Maximum RPM is really restrained by the Mechanical properties of the armature. If you have notice some of these electric Hot Rod shops will trick out an Armature by winding bands at the commutator connection and at the turn end and even have a groove in the middle of the armature with bands as well. If an Armature spins too fast it will mechanically burst or fly apart and ruin the whole motor typically speaking. So these bands are preventive ways to make the Armature able to with stand higher RPM. Another issue to High RPM is brush and commutator ware. The higher the RPM the more friction is generated and shorter the life of you brushes and commutator. This is another reason why AC motors have an advantage among other things as well.

Torque is direct function of how much current is forced through the motor, more current makes more torque. The amount of torque per amp is depended on how the motor is designed in general the bigger the motor the bigger the torque per amp again "in general" but there are other factors as well, I can give you one example of where one motor was smaller than another but made bigger torque per amp. The limiting factor to the amount of current you can for through these things is strictly depending on two things alone wire cross sectional size, and Brush Commutator size, and those two ALONE.

hope this helps


----------



## Georgia Tech (Dec 5, 2008)

Looking at a forklift motor here are some things to look at:

1) size and weight of the thing: Try to get something over 100lbs
2)Take a look at the brush rig and note the amounts of copper used and the holder. 
Also look at the pig tails on the brushes, are they nice and think?
3) Are the brushes double wide? tripple wide? or single wide? double wide is preferable.
4) Is the shaft user friendly? or is some inverted spline shaft?
5) Note the voltage rang of the thing. Is it 48V? 72V is even better?!! or is 24V?

also note is it a drive motor? or pump motor? If its a Drive motor might have 4 terminals for reversing

hope this helps..


----------



## booksix (Aug 26, 2008)

Very much so! Thank you.

Ok, so, when using a forklift motor, it is quite easy for builders to up voltage (because it doesn't change the amperage the motor pulls) and amperage usually won't be exceeded in the typical EV....?

I just ask because I found some GE motors (I've been looking for cost effective, matching motors; i need two in the 9-11" range). The rebuilder claims they are good up to 144v (although I might want to run 156) and 450 amps. The amps is the issue... I'd like to have the option of upping this in the future as I'm building a performance car. So, this would take rewinding the armature and/or the field coils?


----------



## Georgia Tech (Dec 5, 2008)

booksix said:


> Very much so! Thank you.
> 
> Ok, so, when using a forklift motor, it is quite easy for builders to up voltage (because it doesn't change the amperage the motor pulls) and amperage usually won't be exceeded in the typical EV....?
> 
> I just ask because I found some GE motors (I've been looking for cost effective, matching motors; i need two in the 9-11" range).
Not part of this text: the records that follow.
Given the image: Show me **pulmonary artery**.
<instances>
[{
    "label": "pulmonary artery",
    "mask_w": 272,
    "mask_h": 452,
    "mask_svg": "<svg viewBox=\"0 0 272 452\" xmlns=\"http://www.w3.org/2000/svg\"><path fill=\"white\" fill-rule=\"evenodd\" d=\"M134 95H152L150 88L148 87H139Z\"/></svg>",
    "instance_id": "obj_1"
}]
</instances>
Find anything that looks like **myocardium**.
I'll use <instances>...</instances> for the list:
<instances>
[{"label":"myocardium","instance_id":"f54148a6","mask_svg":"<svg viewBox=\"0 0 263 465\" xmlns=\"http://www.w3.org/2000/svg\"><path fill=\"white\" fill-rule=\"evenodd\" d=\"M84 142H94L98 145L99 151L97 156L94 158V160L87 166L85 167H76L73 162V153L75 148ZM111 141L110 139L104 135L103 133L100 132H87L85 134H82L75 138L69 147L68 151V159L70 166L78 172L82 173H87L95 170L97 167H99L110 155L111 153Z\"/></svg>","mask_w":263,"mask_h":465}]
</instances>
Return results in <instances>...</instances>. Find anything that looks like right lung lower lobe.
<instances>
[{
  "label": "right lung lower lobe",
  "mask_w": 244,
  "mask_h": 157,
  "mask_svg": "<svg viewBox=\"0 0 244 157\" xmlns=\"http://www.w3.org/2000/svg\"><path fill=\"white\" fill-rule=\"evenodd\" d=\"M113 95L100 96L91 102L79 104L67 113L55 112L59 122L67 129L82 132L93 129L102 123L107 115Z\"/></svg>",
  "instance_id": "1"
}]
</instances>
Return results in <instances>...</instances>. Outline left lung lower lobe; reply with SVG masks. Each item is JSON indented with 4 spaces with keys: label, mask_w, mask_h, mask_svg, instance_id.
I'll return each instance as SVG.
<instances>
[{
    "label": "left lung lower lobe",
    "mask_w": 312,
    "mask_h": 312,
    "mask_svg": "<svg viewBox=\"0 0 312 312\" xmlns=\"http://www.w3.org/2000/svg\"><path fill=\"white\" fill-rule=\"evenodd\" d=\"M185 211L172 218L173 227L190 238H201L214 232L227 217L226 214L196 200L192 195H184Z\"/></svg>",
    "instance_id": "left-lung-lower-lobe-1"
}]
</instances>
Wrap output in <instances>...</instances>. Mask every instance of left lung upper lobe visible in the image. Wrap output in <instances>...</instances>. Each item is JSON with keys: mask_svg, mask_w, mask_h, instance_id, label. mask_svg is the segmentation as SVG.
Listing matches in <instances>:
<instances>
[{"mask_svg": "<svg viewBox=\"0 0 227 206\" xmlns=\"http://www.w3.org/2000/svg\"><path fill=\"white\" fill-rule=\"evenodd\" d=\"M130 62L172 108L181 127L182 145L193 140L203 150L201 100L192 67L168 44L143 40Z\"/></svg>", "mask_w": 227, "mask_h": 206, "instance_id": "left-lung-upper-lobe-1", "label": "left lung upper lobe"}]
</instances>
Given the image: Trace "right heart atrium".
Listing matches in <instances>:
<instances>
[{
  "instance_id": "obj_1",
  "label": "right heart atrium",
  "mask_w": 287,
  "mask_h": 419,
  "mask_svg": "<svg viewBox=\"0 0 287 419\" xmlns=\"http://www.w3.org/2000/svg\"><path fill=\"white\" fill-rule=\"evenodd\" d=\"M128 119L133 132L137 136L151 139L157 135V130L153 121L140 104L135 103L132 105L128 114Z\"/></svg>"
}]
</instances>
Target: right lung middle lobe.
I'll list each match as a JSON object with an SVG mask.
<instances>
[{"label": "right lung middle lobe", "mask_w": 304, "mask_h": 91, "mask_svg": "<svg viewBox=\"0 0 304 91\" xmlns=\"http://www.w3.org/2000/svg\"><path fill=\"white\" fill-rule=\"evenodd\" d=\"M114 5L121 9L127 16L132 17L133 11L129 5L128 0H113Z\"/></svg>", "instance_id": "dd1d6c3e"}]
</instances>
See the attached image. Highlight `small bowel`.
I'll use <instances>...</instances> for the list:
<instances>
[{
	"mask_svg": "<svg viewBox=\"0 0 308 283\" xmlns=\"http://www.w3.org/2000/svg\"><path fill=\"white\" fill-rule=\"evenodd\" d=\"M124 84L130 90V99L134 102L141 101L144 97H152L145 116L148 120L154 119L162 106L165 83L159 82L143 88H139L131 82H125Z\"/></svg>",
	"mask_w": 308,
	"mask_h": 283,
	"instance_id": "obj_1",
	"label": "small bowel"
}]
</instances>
The rebuilder claims they are good up to 144v (although I might want to run 156) and 450 amps. The amps is the issue... I'd like to have the option of upping this in the future as I'm building a performance car. So, this would take rewinding the armature and/or the field coils?
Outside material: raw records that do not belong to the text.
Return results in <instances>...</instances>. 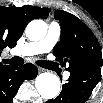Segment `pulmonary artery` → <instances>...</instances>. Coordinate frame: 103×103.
Segmentation results:
<instances>
[{
  "label": "pulmonary artery",
  "instance_id": "e3ab8cb5",
  "mask_svg": "<svg viewBox=\"0 0 103 103\" xmlns=\"http://www.w3.org/2000/svg\"><path fill=\"white\" fill-rule=\"evenodd\" d=\"M60 34L61 29L59 24L56 22H52L49 25L46 36L42 40L37 42H29L24 45H21L14 50V54L22 56H31L41 53H48L58 42ZM63 76L65 79H68L70 73L66 71Z\"/></svg>",
  "mask_w": 103,
  "mask_h": 103
}]
</instances>
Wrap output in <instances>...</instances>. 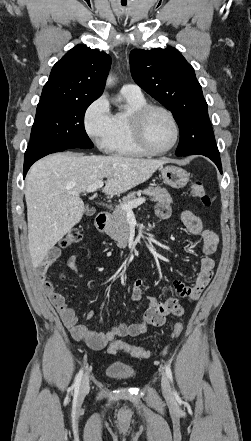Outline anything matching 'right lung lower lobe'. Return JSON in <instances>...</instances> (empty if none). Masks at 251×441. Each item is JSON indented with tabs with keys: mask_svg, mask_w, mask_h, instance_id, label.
<instances>
[{
	"mask_svg": "<svg viewBox=\"0 0 251 441\" xmlns=\"http://www.w3.org/2000/svg\"><path fill=\"white\" fill-rule=\"evenodd\" d=\"M68 150V148L58 147L49 144H42L37 142H30L24 156V171L23 176L25 178L27 171L31 165L38 159L54 153Z\"/></svg>",
	"mask_w": 251,
	"mask_h": 441,
	"instance_id": "right-lung-lower-lobe-1",
	"label": "right lung lower lobe"
}]
</instances>
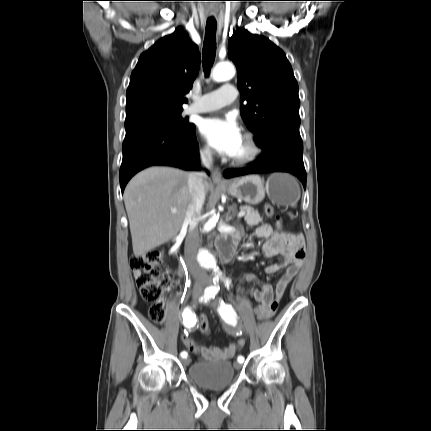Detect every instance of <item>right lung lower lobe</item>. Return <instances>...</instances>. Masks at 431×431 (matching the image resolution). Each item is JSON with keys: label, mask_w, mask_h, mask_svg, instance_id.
<instances>
[{"label": "right lung lower lobe", "mask_w": 431, "mask_h": 431, "mask_svg": "<svg viewBox=\"0 0 431 431\" xmlns=\"http://www.w3.org/2000/svg\"><path fill=\"white\" fill-rule=\"evenodd\" d=\"M122 152V193L133 175L153 165L173 166L184 170L198 169L199 152L195 126L187 131L163 125H150L128 131Z\"/></svg>", "instance_id": "98d812e1"}]
</instances>
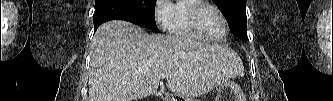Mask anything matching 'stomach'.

can I ask a SERIOUS question if I may.....which GE motor is it that you are looking at?


----------



## booksix (Aug 26, 2008)

http://cgi.ebay.com/ws/eBayISAPI.dl...7169&_trksid=p3907.m32&_trkparms=tab=Watching


----------



## Georgia Tech (Dec 5, 2008)

booksix said:


> http://cgi.ebay.com/ws/eBayISAPI.dll?ViewItem&item=310095777169&_trksid=p3907.m32&_trkparms=tab%3DWatching


 
shoooo...for a moment I thought you was looking at the one I was trying to get.....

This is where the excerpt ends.